The method relies on text guidance; in scenarios with poor textual prompt quality, MCFA modulation might introduce erroneous semantic biases.
Many improvements in the tables are within 1-2 points; while stable, they are not overwhelming. Future work requires larger-scale benchmarks and statistical significance analysis.
DCT is a fixed frequency basis and may not be optimal for all learned embeddings. Future research could explore learnable bases, wavelets, multi-resolution spectral decomposition, or dynamic band selection.
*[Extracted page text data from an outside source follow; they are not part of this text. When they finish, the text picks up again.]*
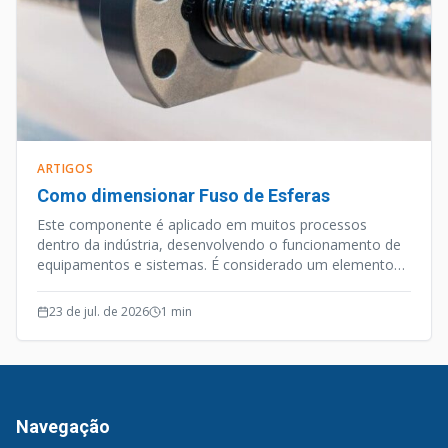
ARTIGOS
Como dimensionar Fuso de Esferas
Este componente é aplicado em muitos processos
dentro da indústria, desenvolvendo o funcionamento de
equipamentos e sistemas. É considerado um elemento
de precisão, e além desta qualidade o Fuso de Esferas
opera de forma silenciosa e efetiva.
23 de jul. de 2026
1
min
Navegação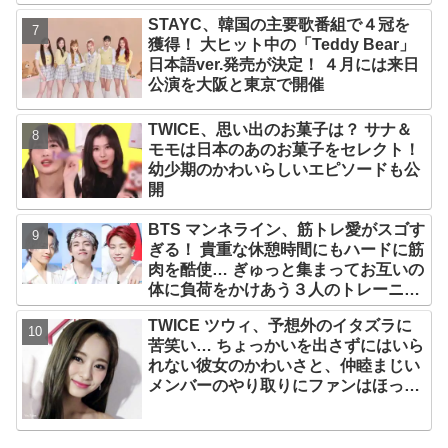
明かす
STAYC、韓国の主要歌番組で４冠を
獲得！ 大ヒット中の「Teddy Bear」
日本語ver.発売が決定！ ４月には来日
公演を大阪と東京で開催
TWICE、思い出のお菓子は？ サナ＆
モモは日本のあのお菓子をセレクト！
幼少期のかわいらしいエピソードも公
開
BTS マンネライン、筋トレ愛がスゴす
ぎる！ 貴重な休憩時間にもハードに筋
肉を酷使… ぎゅっと集まってお互いの
体に負荷をかけあう３人のトレーニン
グ風景がかわいすぎるとファンくぎづ
TWICE ツウィ、予想外のイタズラに
け
苦笑い… ちょっかいを出さずにはいら
れない彼女のかわいさと、仲睦まじい
メンバーのやり取りにファンはほっこ
り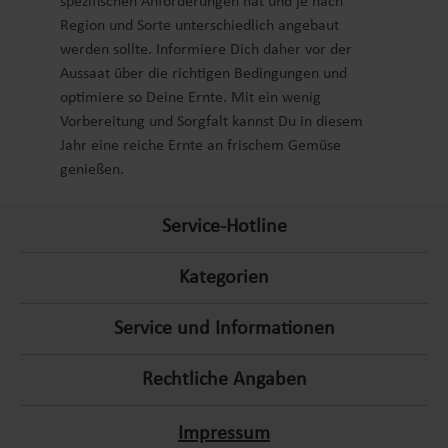
spezifischen Anforderungen hat und je nach
Region und Sorte unterschiedlich angebaut
werden sollte. Informiere Dich daher vor der
Aussaat über die richtigen Bedingungen und
optimiere so Deine Ernte. Mit ein wenig
Vorbereitung und Sorgfalt kannst Du in diesem
Jahr eine reiche Ernte an frischem Gemüse
genießen.
Service-Hotline
Kategorien
Service und Informationen
Rechtliche Angaben
Impressum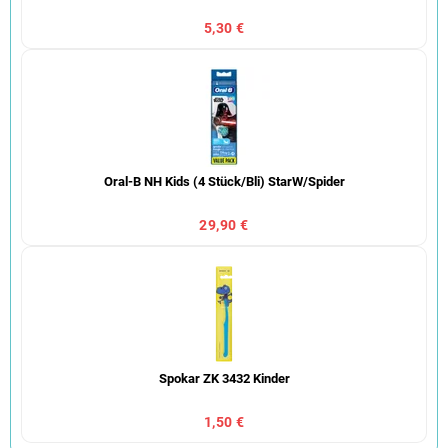
5,30 €
Oral-B NH Kids (4 Stück/Bli) StarW/Spider
29,90 €
Spokar ZK 3432 Kinder
1,50 €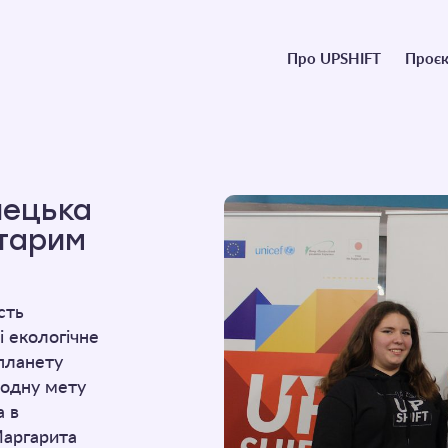
Головне
Про UPSHIFT
Проєк
меню
нецька
старим
сть
і екологічне
 планету
родну мету
а в
Маргарита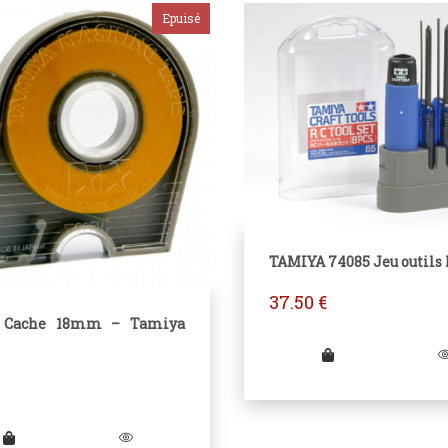
TAMIYA 74085 Jeu outils 
37.50
€
 Cache 18mm – Tamiya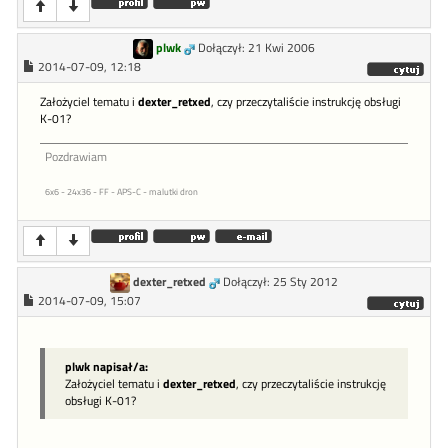
plwk
Dołączył: 21 Kwi 2006
2014-07-09, 12:18
Założyciel tematu i
dexter_retxed
, czy przeczytaliście instrukcję obsługi
K-01?
Pozdrawiam
6x6 - 24x36 - FF - APS-C - malutki dron
dexter_retxed
Dołączył: 25 Sty 2012
2014-07-09, 15:07
plwk napisał/a:
Założyciel tematu i
dexter_retxed
, czy przeczytaliście instrukcję
obsługi K-01?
vs CLIP-Adapter: CLIP-Adapter adds adapters to spatial/feature outputs; Ours converts embeddings to frequency domain first, performing calibration and modulation for more stable generalization.
vs CoOp / MaPLe: Prompt tuning primarily modifies input prompts or cross-modal prompts; FreqAdapter modifies visual frequency representations, suitable for tasks requiring fine-grained feature adjustment.
vs LoRA / LoR-VP: LoRA-based methods change model weights or visual prompts via low-rank parameters; FreqAdapter keeps the backbone frozen and uses external frequency modules for plug-and-play capability.
vs Frequency-based Vision Methods: SpectFormer and VFPT show frequency domain improvements for visual representation; this work extends frequency processing to text-guided cross-modal adaptation for CLIP/LLaVA.

Rating¶

Novelty: ⭐⭐⭐⭐☆ The frequency domain idea is established in vision, but the application to text-guided multi-scale VLM adapters is innovative.
Experimental Thoroughness: ⭐⭐⭐⭐☆ Covers retrieval, VQA, ablation, multi-scale, complexity, and spatial-frequency comparisons, though task types are somewhat limited.
Writing Quality: ⭐⭐⭐⭐☆ Clear methodology and comprehensive tables; theoretical depth could be improved.
Value: ⭐⭐⭐⭐☆ Insightful for PEFT and VLM adaptation, particularly for low-cost enhancement of perception capabilities in CLIP-like models.